Für Juli wird eine Entscheidung des Europäischen Gerichtshofs erwartet. Der Sonderstatus der Kirchen im deutschen Arbeitsrecht steht weiter in der Kritik. Die Politikwissenschaftlerin Corinna Gekeler beklagte am Dienstagabend in Düsseldorf, ein "massiver Gebrauch von Sonderrechten" führe in kirchlichen Einrichtungen zu einer "systematischen Diskriminierungspraxis".
Kirchen weisen Kritik zurück
Vertreter der Wohlfahrtsverbände Caritas und Diakonie wiesen die Vorwürfe in einer Diskussion an der Hochschule Düsseldorf zurück und verwiesen auf die Bedeutung christlicher Werte für die Tätigkeit in kirchlichen Einrichtungen. "Wir schließen grundsätzlich niemanden aus", betonte der Vorstandsvorsitzende des Caritasverbands Düsseldorf, Henric Peeters.
Beschäftigte müssten aber hinter den Werten und der Grundordnung der Einrichtung stehen. Dazu passe nun einmal nicht, dass jemand während seiner Anstellung aus der Kirche austrete. Ähnlich argumentierte Gabriele Fischmann-Schulz von der Diakonie Rheinland-Westfalen-Lippe. "Es geht uns um eine innere Ordnung", sagte die Arbeitsrechtsexpertin.
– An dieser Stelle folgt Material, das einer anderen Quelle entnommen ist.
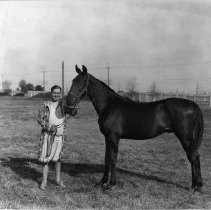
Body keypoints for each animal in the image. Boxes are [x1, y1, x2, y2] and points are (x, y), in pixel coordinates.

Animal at [66, 65, 204, 193]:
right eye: (73, 81)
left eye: (82, 81)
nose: (69, 105)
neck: (109, 105)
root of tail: (194, 105)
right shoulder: (107, 137)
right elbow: (106, 158)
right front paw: (103, 182)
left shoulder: (114, 137)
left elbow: (113, 159)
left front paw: (111, 184)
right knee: (191, 157)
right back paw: (193, 185)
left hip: (185, 137)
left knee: (194, 157)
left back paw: (198, 187)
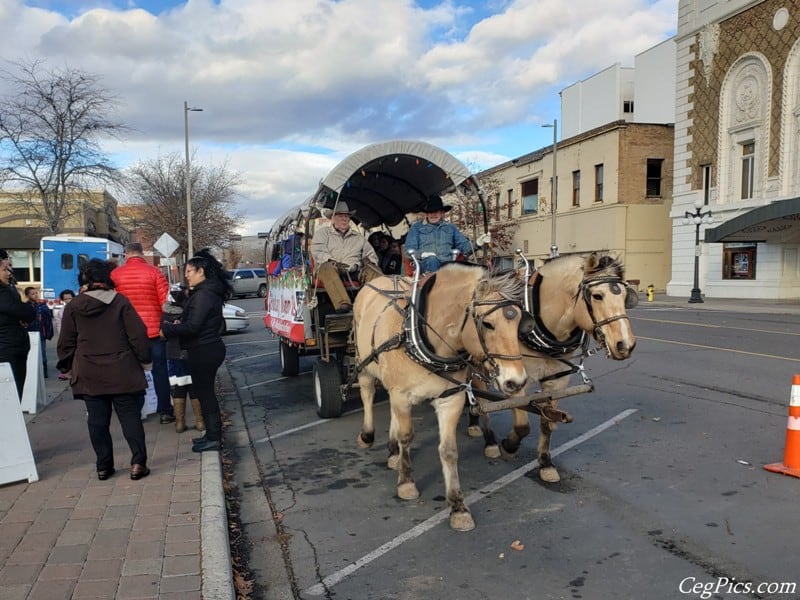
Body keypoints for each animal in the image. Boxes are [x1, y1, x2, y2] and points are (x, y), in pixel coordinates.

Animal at [352, 262, 528, 528]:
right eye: (488, 324)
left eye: (518, 320)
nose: (516, 382)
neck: (420, 337)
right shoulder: (402, 395)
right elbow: (407, 436)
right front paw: (406, 483)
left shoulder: (450, 399)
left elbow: (448, 450)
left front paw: (457, 506)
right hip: (364, 363)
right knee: (367, 393)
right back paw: (368, 435)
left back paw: (393, 452)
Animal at [468, 252, 636, 482]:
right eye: (597, 296)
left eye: (625, 296)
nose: (625, 344)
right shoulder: (515, 379)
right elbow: (522, 425)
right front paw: (509, 446)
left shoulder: (557, 380)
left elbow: (547, 422)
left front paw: (545, 463)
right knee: (481, 399)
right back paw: (490, 441)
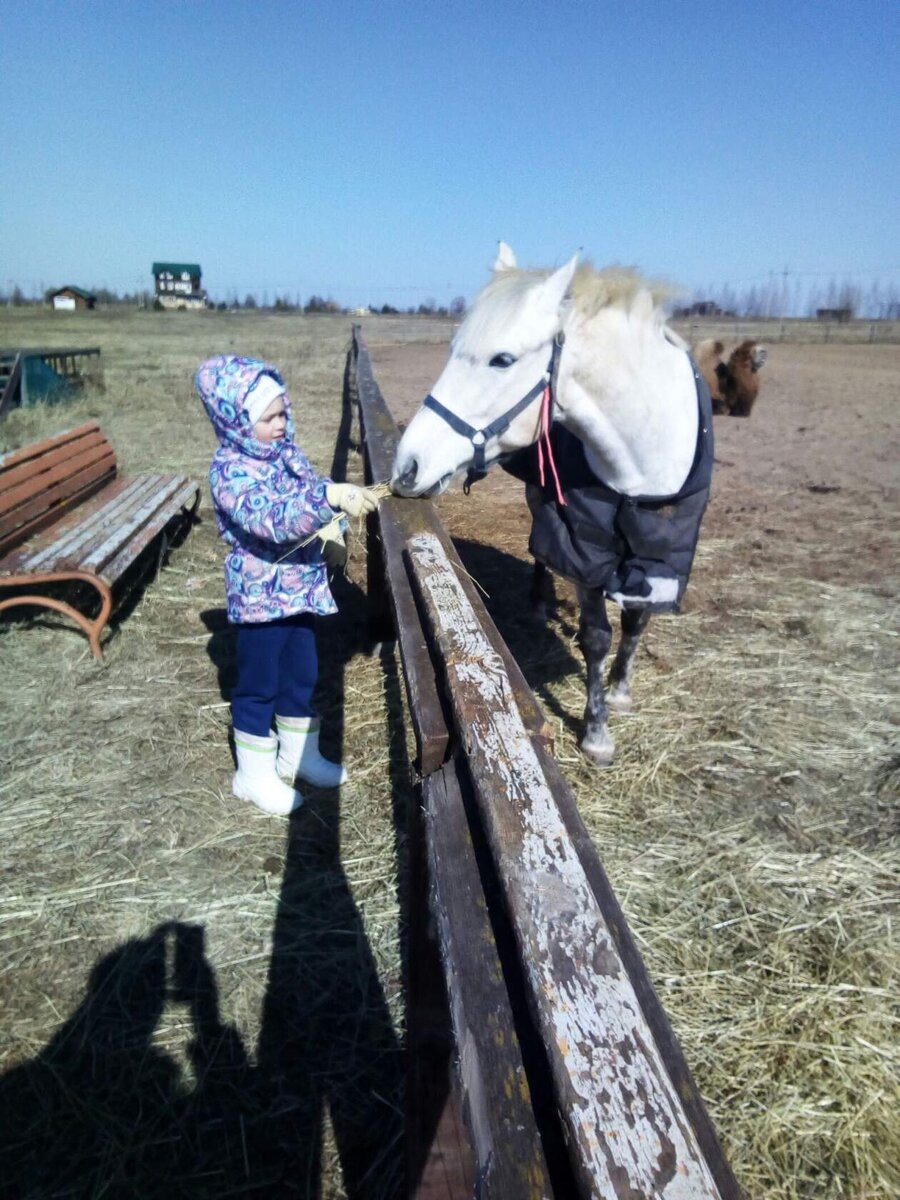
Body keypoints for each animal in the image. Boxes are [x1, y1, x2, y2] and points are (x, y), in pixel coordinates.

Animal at [393, 244, 710, 763]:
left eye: (502, 359)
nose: (406, 466)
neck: (642, 463)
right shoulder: (586, 547)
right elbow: (597, 636)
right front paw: (597, 732)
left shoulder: (665, 548)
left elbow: (637, 619)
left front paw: (621, 691)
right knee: (539, 543)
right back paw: (539, 601)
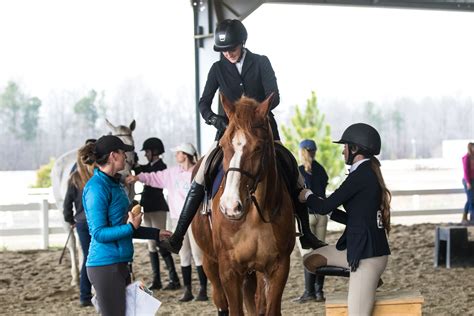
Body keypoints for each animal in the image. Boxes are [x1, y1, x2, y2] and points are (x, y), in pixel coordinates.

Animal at [191, 95, 294, 314]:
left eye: (258, 147)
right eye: (223, 145)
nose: (230, 206)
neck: (255, 214)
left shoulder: (278, 267)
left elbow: (269, 309)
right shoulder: (229, 269)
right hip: (210, 261)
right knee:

"Wenn man Diakonie macht, muss auch Diakonie drin sein", sagte Fischmann-Schulz. Beschäftigte in verkündigungsnahen Tätigkeiten, die einen direkten Bezug zur Glaubenslehre haben, müssten bei der Diakonie zwingend evangelisch sein, "weil wir eine evangelische Einrichtung sind". Wenn ein Beschäftigter aus der Kirche austrete, dürfe dies aber nicht automatisch zu einer Kündigung führen, betonte die Diakonie-Expertin: "Wir sollten dann zunächst das Gespräch suchen."
Auf Grundrechte verzichten?
Nach Ansicht der Politologin Gekeler müssen Beschäftigte von Einrichtungen der Caritas und der Diakonie auf Grundrechte verzichten, weil sie damit rechnen müssten, im Fall eines Kirchenaustritts ihren Arbeitsplatz zu verlieren. Davon seien auch Mitarbeiter wie Hausmeister oder Reinigungskräfte betroffen.
Begründet werde dies mit einer Loyalitätspflicht gegenüber einer Dienstgemeinschaft mit besonderen Regeln. Gekeler wirft den Kirchen deshalb seit Jahren Diskriminierung vor.
Ver.di-Gewerkschaftssekretär Berno Schukart-Witsch forderte in der Diskussion eine Abschaffung des kirchlichen Arbeitsrechts, weil es nicht mehr gebraucht werde. Das Thema Loyalitätspflicht gegenüber einem Arbeitgeber sei auch im weltlichen Arbeitsrecht hinreichend geklärt. Daher sollten sich die Kirchen für Tarifverträge öffnen, die mit der Gewerkschaft ausgehandelt werden.
Auf diese Weise könne auch der Zustrom von qualifiziertem Personal etwa für Krankenhäuser in kirchlicher Trägerschaft gesichert werden, sagte der Gewerkschaftssekretär. Erste Beispiele gebe es in Niedersachsen und Baden-Württemberg, wo ver.di inzwischen entsprechende Vereinbarungen mit diakonischen Trägern vereinbart hat.
Entscheidung des Europäischen Gerichtshofs erwartet
Für Mitte Juli wird eine Entscheidung des Europäischen Gerichtshofs über den Kirchen-Sonderstatus im deutschen Arbeitsrecht erwartet. Das Bundesverfassungsgericht hatte in den Jahren 2014 und
2015 die Sonderrechte der Kirchen als Arbeitgeber inklusive eines Streikverbots gestärkt. Staatliche Gerichte dürften sich nicht in die Kompetenz des kirchlichen Gesetzgebers einmischen und definieren, wie weit die Loyalitätsforderungen der Religionsgemeinschaft gehen, erklärten die Richter.
Mit mehr als einer Million Beschäftigten gehören Caritas und Diakonie zu den größten Arbeitgebern in Deutschland. Zu der Diskussion hatte der Fachbereich Sozial- und Kulturwissenschaften der Hochschule Düsseldorf eingeladen, weil die kirchlichen Wohlfahrtsverbände wichtige potenzielle Arbeitgeber für Absolventen des Studiums der Sozialen Arbeit sind.